How Machine Learning Help in Detecting Credit Card Fraud
Some credit card owners may have experienced their purchase or transaction declined especially if the transaction is in unusually big amount. In order to solve it, the credit card owner must call their credit card company to authorize the transaction. Although it can be seen as a hassle, but this proves the length that credit card company went through to ensure the safety of its customer from fraud. This will be super helpful if someone stole your credit card and make unauthorized purchase. You may wonder how they can recognize that you are the one using the credit card, whether there is someone behind the screen checking all the transaction made or if a robot did the job. The latter is half correct, robot consist of program and codes just like the machine learning that credit card company use in detecting credit card fraud.
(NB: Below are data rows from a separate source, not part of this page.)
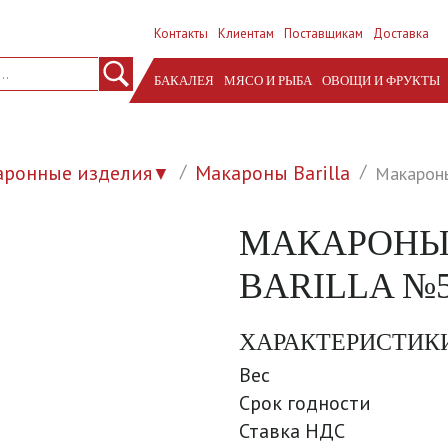
Контакты
Клиентам
Поставщикам
Доставка
БАКАЛЕЯ
МЯСО И РЫБА
ОВОЩИ И ФРУКТЫ
аронные изделия
Макароны Barilla
Макароны
▼
МАКАРОНЫ 
BARILLA №5 
ХАРАКТЕРИСТИК
Вес
Срок годности
Ставка НДС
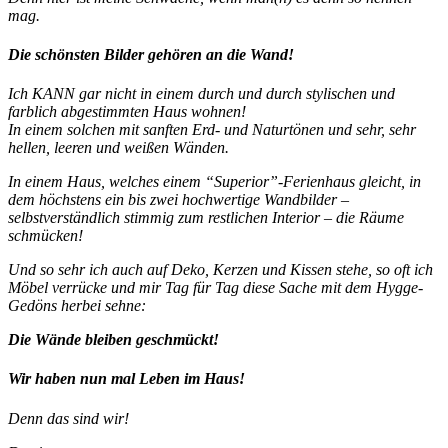
mag.
Die schönsten Bilder gehören an die Wand!
Ich KANN gar nicht in einem durch und durch stylischen und
farblich abgestimmten Haus wohnen!
In einem solchen mit sanften Erd- und Naturtönen und sehr, sehr
hellen, leeren und weißen Wänden.
In einem Haus, welches einem “Superior”-Ferienhaus gleicht, in
dem höchstens ein bis zwei hochwertige Wandbilder –
selbstverständlich stimmig zum restlichen Interior – die Räume
schmücken!
Und so sehr ich auch auf Deko, Kerzen und Kissen stehe, so oft ich
Möbel verrücke und mir Tag für Tag diese Sache mit dem Hygge-
Gedöns herbei sehne:
Die Wände bleiben geschmückt!
Wir haben nun mal Leben im Haus!
Denn das sind wir!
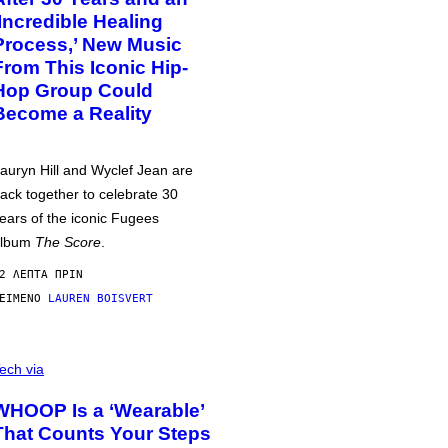
‘Incredible Healing
Process,’ New Music
From This Iconic Hip-
Hop Group Could
Become a Reality
auryn Hill and Wyclef Jean are
ack together to celebrate 30
ears of the iconic Fugees
album
The Score
.
2 ΛΕΠΤΆ ΠΡΙΝ
ΕΊΜΕΝΟ
LAUREN BOISVERT
ech via
WHOOP Is a ‘Wearable’
That Counts Your Steps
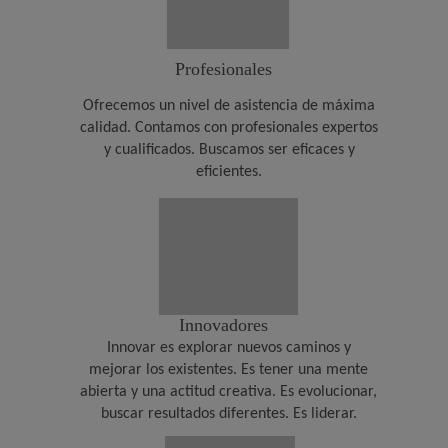
Profesionales
Ofrecemos un nivel de asistencia de máxima
calidad. Contamos con profesionales expertos
y cualificados. Buscamos ser eficaces y
eficientes.
Innovadores
Innovar es explorar nuevos caminos y
mejorar los existentes. Es tener una mente
abierta y una actitud creativa. Es evolucionar,
buscar resultados diferentes. Es liderar.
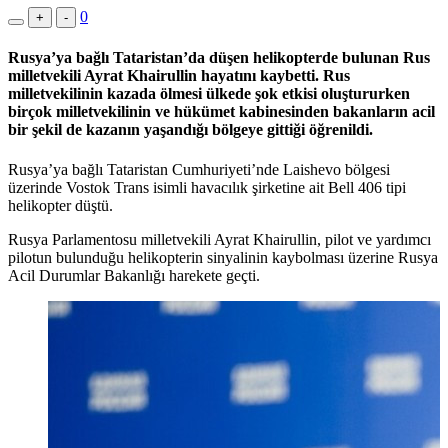
0
+
-
Rusya’ya bağlı Tataristan’da düşen helikopterde bulunan Rus
milletvekili Ayrat Khairullin hayatını kaybetti. Rus
milletvekilinin kazada ölmesi ülkede şok etkisi oluştururken
birçok milletvekilinin ve hükümet kabinesinden bakanların acil
bir şekil de kazanın yaşandığı bölgeye gittiği öğrenildi.
Rusya’ya bağlı Tataristan Cumhuriyeti’nde Laishevo bölgesi
üzerinde Vostok Trans isimli havacılık şirketine ait Bell 406 tipi
helikopter düştü.
Rusya Parlamentosu milletvekili Ayrat Khairullin, pilot ve yardımcı
pilotun bulunduğu helikopterin sinyalinin kaybolması üzerine Rusya
Acil Durumlar Bakanlığı harekete geçti.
The underlying analysis in detecting credit card fraud is the cardholder’ spending behaviour. There are 5 main variable types used in the analysis merchant type statistics, all transaction statistics, regional statistics, time-based number of transaction statistics and time-based amount statistics. The variables help in determining the cardholder’ general profile. The pattern from each statistic will be analysed using data mining, one of the machine learning techniques. Data mining allow user to extract information and discover pattern from data set. Data mining consist of many types of method and algorithm according to the objective. For predictions task, the method is divided into classification, regression, and time series. Usually in detecting credit card fraud risk, classification method is used. Classification has different type of algorithm such as decision trees, neural networks, support vector machine, Naïve Bayes, etc.
In order to explain the system better, we will use a case of using random forest algorithm in data mining classification. Especially since random forest showed the best result in predicting fraud compared to other algorithms in research done in 2019. Random forest is an algorithm that can be used in classification or regression, it is named ‘forest’ because it consists of many decision trees. The decision trees will be run at the same time and the output will be determined by most decision tree output. Image below will help to visualize the algorithm.
The example decision tree besides, classify based on the amount spent and the time of the transaction. The class 1 represent fraudulent transaction meanwhile the class21 represent genuine transaction. If a transaction amount is $1000 and done at 3 AM then the transaction according to the decision tree will be considered fraudulent. This is just a simple model compared to the one used by the credit card company in detecting credit card fraud. There are many variables being considered and data used.